What can people do to protect themselves from cyberattacks?

Keeping computers and mobile devices up to date with the latest software is critical, Falzon says, as manufacturers frequently create “patches and updates” to target vulnerabilities.

“As all of these attacks become more sophisticated, our defense must become more sophisticated,” Falzon says, noting that passwords should also be updated frequently and should never be used for more than one site or service.

He advises people to download ransomware protection software on personal devices and to become hyper-aware when opening emails or text messages from an unknown source.

“It’s a huge risk to carry this around without any protection,” Falzon says.

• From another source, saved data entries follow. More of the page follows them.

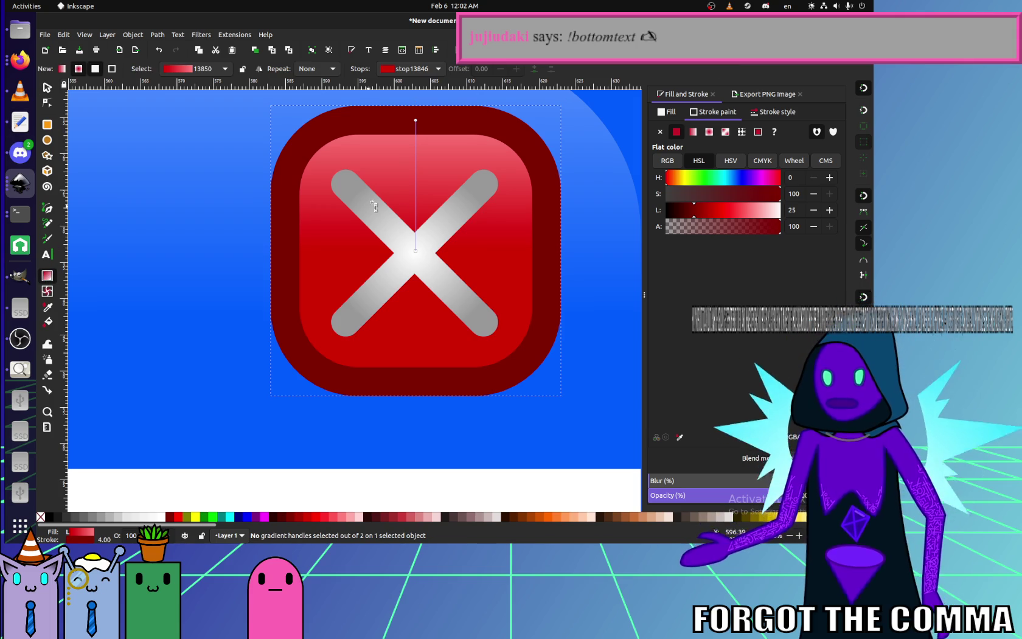
click(485, 196)
click(499, 253)
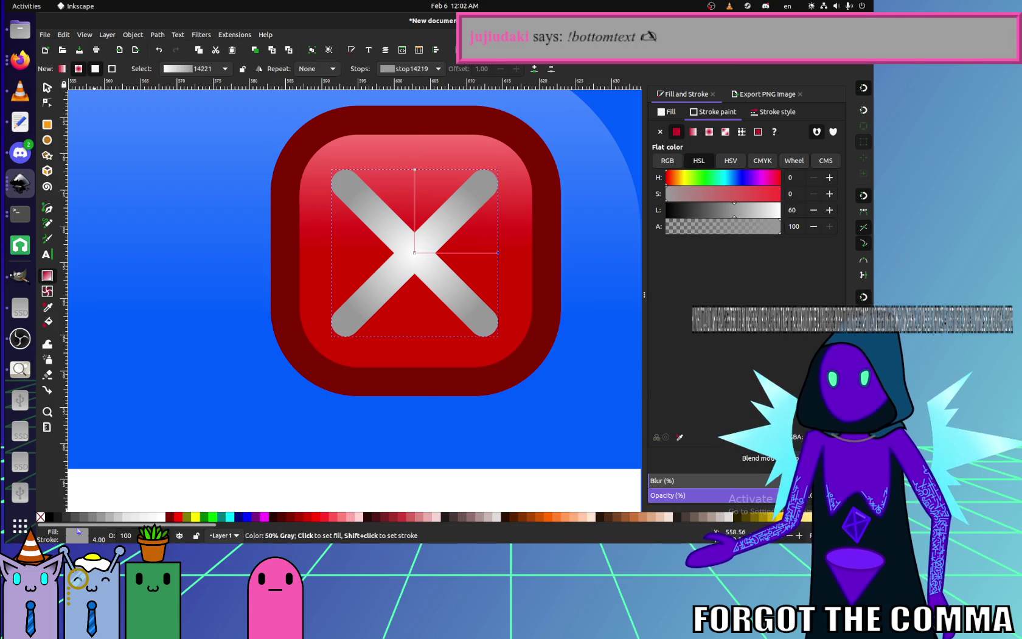
click(132, 519)
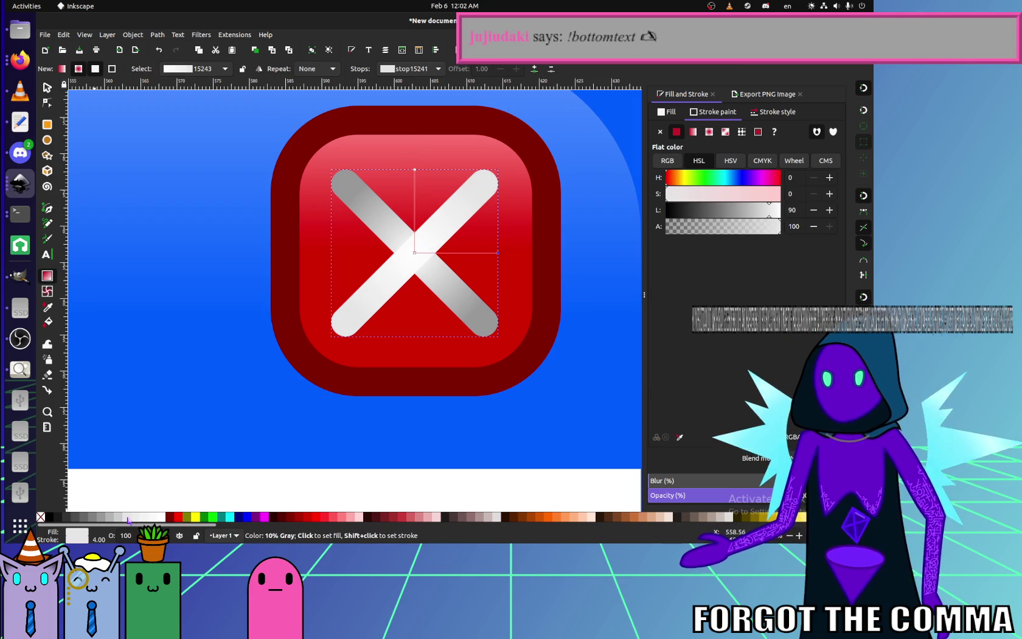
- Apply the lighter gradient 15243 to the X's stroke
click(465, 303)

“Someone could text you, whether it’s WhatsApp, for example, where a simple text (is) sent to your cell phone, you view it, and the next thing you know you’re vulnerable. They can control your camera, your microphone, to see where you are, to read your texts, things like that.

What should businesses and organizations do to avoid falling victim to cyberattacks?

The question isn’t whether an attack will happen, Finlay says, but when — something organizations need to keep in mind.

He suggests they do a “really thorough” risk assessment to uncover any systems or data vulnerable to a cyberattack, then work with experts to figure out how to protect them.

“This often involves investing in people, processes and technology, thus training your employees to be aware of cybersecurity attacks,” says Finlay.

Cybersecurity awareness training is “absolutely” the number one tool businesses, government, and even schools should adopt to protect themselves, Falzon says.

“I strongly believe that we need to start doing it at an even younger age,” he says.

For example, concepts such as ‘cyber hygiene’ could be taught to children – teaching them about passwords and what to avoid clicking online.

“We need to move to prevention rather than trying to detect, because by the time you’ve detected what’s happening, it’s way too late,” Falzon said. “It’s already succeeded.”